*The problem*. Leave out the pictures and transcribe every entry below exactly.

*Material provided*.
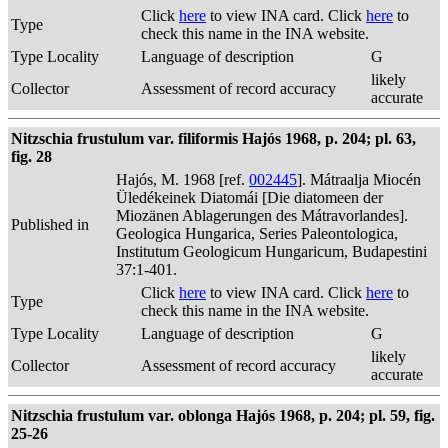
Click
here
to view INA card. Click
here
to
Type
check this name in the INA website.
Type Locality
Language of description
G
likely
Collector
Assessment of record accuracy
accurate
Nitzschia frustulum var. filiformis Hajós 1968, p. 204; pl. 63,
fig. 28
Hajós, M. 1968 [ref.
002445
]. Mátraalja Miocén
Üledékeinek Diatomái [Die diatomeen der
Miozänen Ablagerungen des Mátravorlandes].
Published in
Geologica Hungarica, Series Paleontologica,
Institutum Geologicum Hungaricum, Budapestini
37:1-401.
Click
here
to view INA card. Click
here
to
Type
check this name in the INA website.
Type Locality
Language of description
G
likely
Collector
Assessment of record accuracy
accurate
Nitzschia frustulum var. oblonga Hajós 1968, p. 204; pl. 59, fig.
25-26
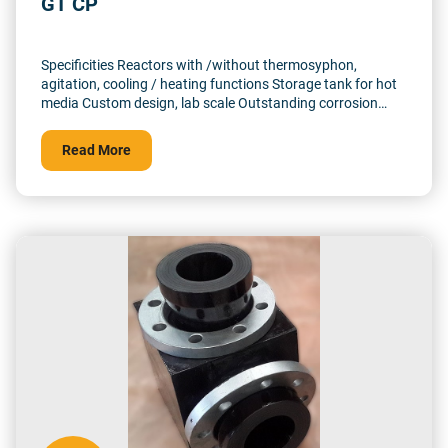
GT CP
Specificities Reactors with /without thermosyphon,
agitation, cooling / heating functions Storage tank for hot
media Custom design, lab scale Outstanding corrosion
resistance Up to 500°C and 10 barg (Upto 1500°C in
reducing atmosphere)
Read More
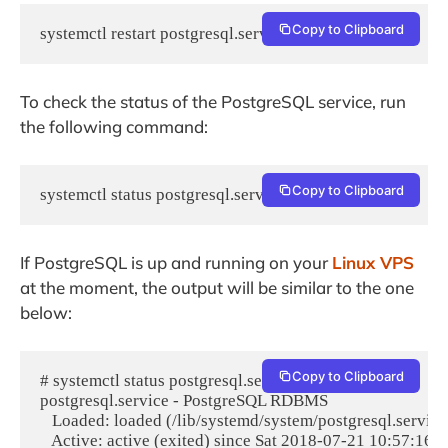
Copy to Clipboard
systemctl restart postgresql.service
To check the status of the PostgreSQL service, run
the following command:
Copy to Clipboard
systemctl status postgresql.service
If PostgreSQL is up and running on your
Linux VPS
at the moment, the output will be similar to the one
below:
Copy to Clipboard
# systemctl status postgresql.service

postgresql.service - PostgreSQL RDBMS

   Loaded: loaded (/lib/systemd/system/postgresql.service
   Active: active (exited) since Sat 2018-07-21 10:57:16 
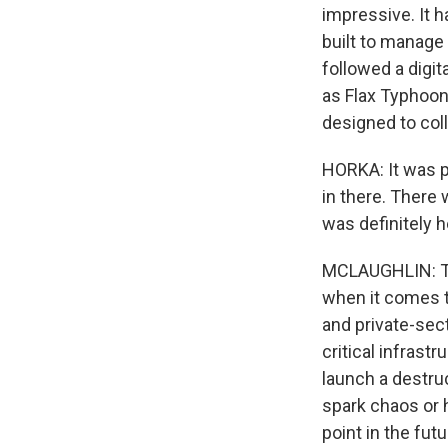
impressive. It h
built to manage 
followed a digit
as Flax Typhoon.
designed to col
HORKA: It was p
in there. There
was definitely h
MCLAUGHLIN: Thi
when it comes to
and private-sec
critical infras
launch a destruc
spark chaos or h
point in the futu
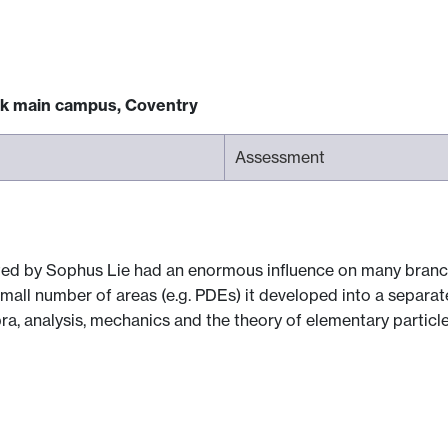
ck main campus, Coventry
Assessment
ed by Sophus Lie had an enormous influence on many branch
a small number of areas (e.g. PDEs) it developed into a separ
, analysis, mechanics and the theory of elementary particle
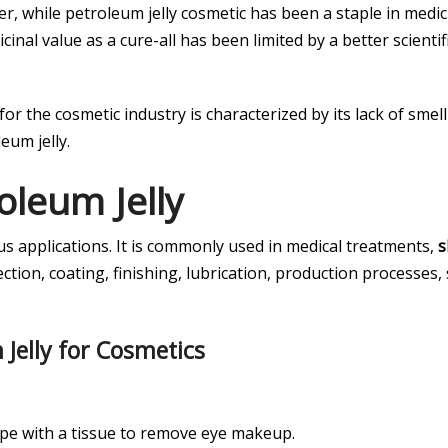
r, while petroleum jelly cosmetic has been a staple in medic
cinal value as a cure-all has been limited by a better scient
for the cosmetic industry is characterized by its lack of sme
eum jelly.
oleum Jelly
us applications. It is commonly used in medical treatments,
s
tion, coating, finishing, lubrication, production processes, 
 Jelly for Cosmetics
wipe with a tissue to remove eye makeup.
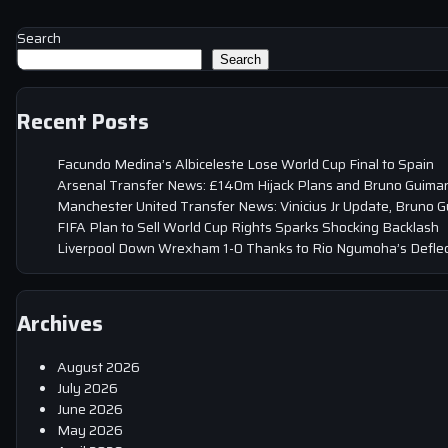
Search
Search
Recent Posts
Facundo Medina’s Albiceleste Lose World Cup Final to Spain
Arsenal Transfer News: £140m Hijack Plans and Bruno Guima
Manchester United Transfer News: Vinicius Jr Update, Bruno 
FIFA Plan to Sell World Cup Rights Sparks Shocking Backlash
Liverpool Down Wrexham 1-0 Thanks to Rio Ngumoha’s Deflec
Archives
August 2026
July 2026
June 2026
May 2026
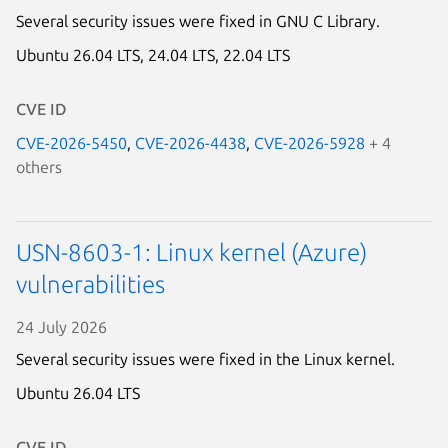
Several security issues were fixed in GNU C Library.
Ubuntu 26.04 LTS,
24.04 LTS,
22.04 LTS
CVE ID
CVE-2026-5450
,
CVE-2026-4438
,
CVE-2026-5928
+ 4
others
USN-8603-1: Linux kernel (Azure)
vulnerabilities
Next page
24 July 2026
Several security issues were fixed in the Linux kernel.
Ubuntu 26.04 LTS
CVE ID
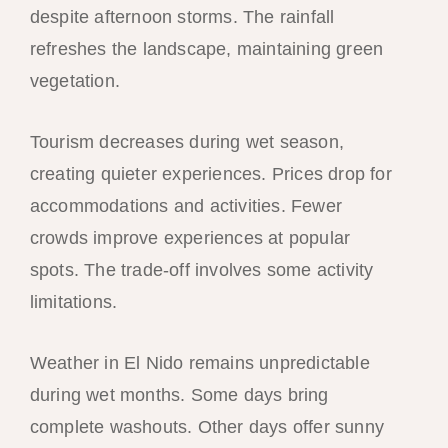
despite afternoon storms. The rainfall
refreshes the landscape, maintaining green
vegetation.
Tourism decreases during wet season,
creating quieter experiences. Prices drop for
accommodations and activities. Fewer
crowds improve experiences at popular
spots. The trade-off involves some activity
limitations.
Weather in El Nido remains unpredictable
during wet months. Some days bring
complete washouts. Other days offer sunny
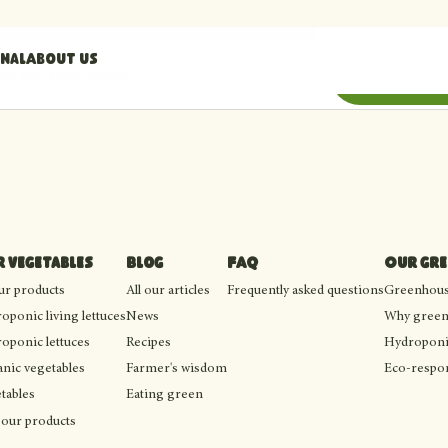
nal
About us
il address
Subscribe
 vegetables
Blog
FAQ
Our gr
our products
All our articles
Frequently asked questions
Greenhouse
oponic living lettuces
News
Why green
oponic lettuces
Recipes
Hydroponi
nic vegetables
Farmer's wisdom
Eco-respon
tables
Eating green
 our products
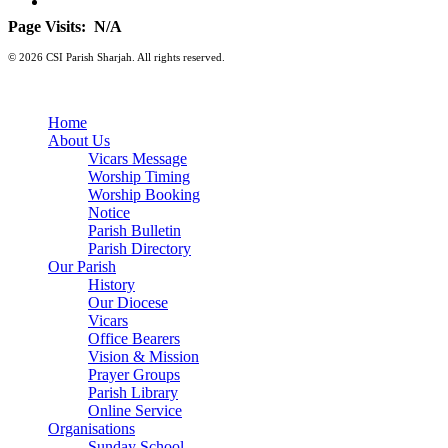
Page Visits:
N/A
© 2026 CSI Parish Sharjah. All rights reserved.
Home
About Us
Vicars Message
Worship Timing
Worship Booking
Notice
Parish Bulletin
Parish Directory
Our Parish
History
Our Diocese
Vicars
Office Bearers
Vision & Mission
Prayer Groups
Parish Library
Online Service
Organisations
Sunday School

*Response to this exercise*.
Click
here
to view INA card. Click
here
to
Type
check this name in the INA website.
Type Locality
Language of description
G
likely
Collector
Assessment of record accuracy
accurate
Nitzschia frustulum var. filiformis Hajós 1968, p. 204; pl. 63,
fig. 28
Hajós, M. 1968 [ref.
002445
]. Mátraalja Miocén
Üledékeinek Diatomái [Die diatomeen der
Miozänen Ablagerungen des Mátravorlandes].
Published in
Geologica Hungarica, Series Paleontologica,
Institutum Geologicum Hungaricum, Budapestini
37:1-401.
Click
here
to view INA card. Click
here
to
Type
check this name in the INA website.
Type Locality
Language of description
G
likely
Collector
Assessment of record accuracy
accurate
Nitzschia frustulum var. oblonga Hajós 1968, p. 204; pl. 59, fig.
25-26
GT CP
Specificities Reactors with /without thermosyphon,
agitation, cooling / heating functions Storage tank for hot
media Custom design, lab scale Outstanding corrosion
resistance Up to 500°C and 10 barg (Upto 1500°C in
reducing atmosphere)
Read More
Copy to Clipboard
systemctl restart postgresql.service
To check the status of the PostgreSQL service, run
the following command:
Copy to Clipboard
systemctl status postgresql.service
If PostgreSQL is up and running on your
Linux VPS
at the moment, the output will be similar to the one
below:
Copy to Clipboard
# systemctl status postgresql.service

postgresql.service - PostgreSQL RDBMS

   Loaded: loaded (/lib/systemd/system/postgresql.service
   Active: active (exited) since Sat 2018-07-21 10:57:16 
impressive. It h
built to manage 
followed a digit
as Flax Typhoon.
designed to col
HORKA: It was p
in there. There
was definitely h
MCLAUGHLIN: Thi
when it comes to
and private-sec
critical infras
launch a destruc
spark chaos or h
point in the futu
ck main campus, Coventry
Assessment
ed by Sophus Lie had an enormous influence on many branch
a small number of areas (e.g. PDEs) it developed into a separ
, analysis, mechanics and the theory of elementary particle
r, while petroleum jelly cosmetic has been a staple in medic
cinal value as a cure-all has been limited by a better scient
for the cosmetic industry is characterized by its lack of sme
eum jelly.
oleum Jelly
us applications. It is commonly used in medical treatments,
s
tion, coating, finishing, lubrication, production processes, 
 Jelly for Cosmetics
wipe with a tissue to remove eye makeup.
Search
Search
Recent Posts
Facundo Medina’s Albiceleste Lose World Cup Final to Spain
Arsenal Transfer News: £140m Hijack Plans and Bruno Guima
Manchester United Transfer News: Vinicius Jr Update, Bruno 
FIFA Plan to Sell World Cup Rights Sparks Shocking Backlash
Liverpool Down Wrexham 1-0 Thanks to Rio Ngumoha’s Deflec
Archives
August 2026
July 2026
June 2026
May 2026
Several security issues were fixed in GNU C Library.
Ubuntu 26.04 LTS,
24.04 LTS,
22.04 LTS
CVE ID
CVE-2026-5450
,
CVE-2026-4438
,
CVE-2026-5928
+ 4
others
USN-8603-1: Linux kernel (Azure)
vulnerabilities
Next page
24 July 2026
Several security issues were fixed in the Linux kernel.
Ubuntu 26.04 LTS
CVE ID
despite afternoon storms. The rainfall
refreshes the landscape, maintaining green
vegetation.
Tourism decreases during wet season,
creating quieter experiences. Prices drop for
accommodations and activities. Fewer
crowds improve experiences at popular
spots. The trade-off involves some activity
limitations.
Weather in El Nido remains unpredictable
during wet months. Some days bring
complete washouts. Other days offer sunny
nal
About us
il address
Subscribe
 vegetables
Blog
FAQ
Our gr
our products
All our articles
Frequently asked questions
Greenhouse
oponic living lettuces
News
Why green
oponic lettuces
Recipes
Hydroponi
nic vegetables
Farmer's wisdom
Eco-respon
tables
Eating green
 our products
Page Visits:
N/A
© 2026 CSI Parish Sharjah. All rights reserved.
Home
About Us
Vicars Message
Worship Timing
Worship Booking
Notice
Parish Bulletin
Parish Directory
Our Parish
History
Our Diocese
Vicars
Office Bearers
Vision & Mission
Prayer Groups
Parish Library
Online Service
Organisations
Sunday School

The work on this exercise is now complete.